600 millions d’euros de produits non-alimentaires seraient jetés chaque année LP  Olivier Boitet

600 millions d’euros de produits non-alimentaires seraient jetés chaque année LP Olivier Boitet

Et demain? Le Premier ministre l'a annoncé ce mardi 4 juin: au plus tard fin 2021 ou fin 2023 selon les cas, il sera interdit de jeter des produits non-alimentaires. C'est en ces mots qu'Édouard Philippe a présenté, plus tôt dans la journée, la mesure qu'il était venu annoncer dans un magasin Cdiscount du 11e arrondissement. "C'est un gaspillage qui choque l'entendement, (qui est) scandaleux", a déclaré le Premier ministre aux côtés de Brune Poirson, la ministre de la Transition écologique qui prépare le projet de loi. Ce sera une première mondiale.

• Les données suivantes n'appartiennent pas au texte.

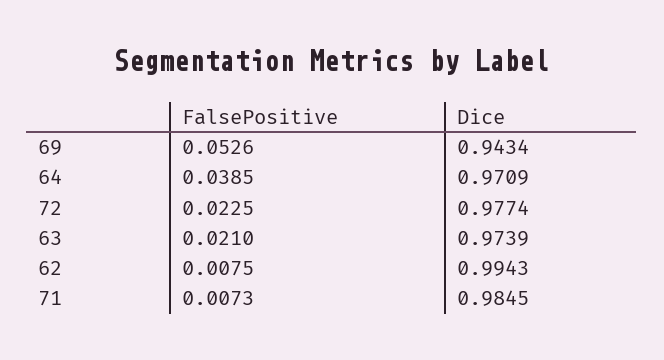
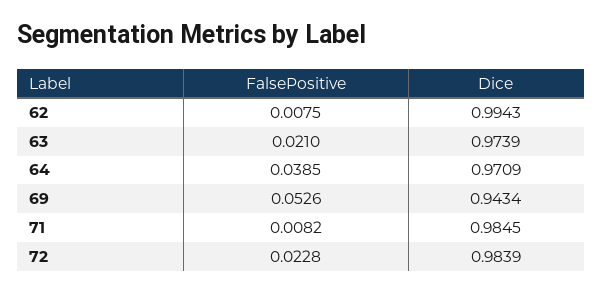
  {
    "FalsePositive": {
      "69": 0.0526,
      "64": 0.0385,
-     "72": 0.0225,
+     "72": 0.0228,
      "63": 0.021,
      "62": 0.0075,
-     "71": 0.0073
+     "71": 0.0082
    },
    "Dice": {
      "69": 0.9434,
      "64": 0.9709,
-     "72": 0.9774,
+     "72": 0.9839,
      "63": 0.9739,
      "62": 0.9943,
      "71": 0.9845
    }
  }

Si l'on en croit les chiffres communiqués par Matignon, plus de 600 millions d'euros de produits non alimentaires neufs mais invendus sont jetés ou détruits chaque année. "Ce sera une première mondiale", a vanté le chef du gouvernement, au moment où l'exécutif veut convaincre de son action en matière d'écologie et répondre aux attentes environnementales des Français, illustrées par une poussée du vote écologiste lors des dernières européennes.

Selon le cabinet du Premier ministre, la mesure s'appliquera à partir de fin 2021 pour les produits disposant d'une filière de collecte et recyclage dite "REP". Cette destruction est répandue tant chez les grands distributeurs que les marques de luxe qui y voient une manière d'éviter la contrefaçon. Des aménagements sont prévus notamment pour le secteur du luxe, qui s'inquiète de voir émerger un marché parallèle avec des produits bradés. Mais le produit neuf devra dans tous les cas être recyclé et pas détruit ou mis en décharge.

L'idée à terme est de réduire au maximum le nombre d'invendus grâce à une meilleure gestion des stocks, et de favoriser l'économie sociale et solidaire à travers le don.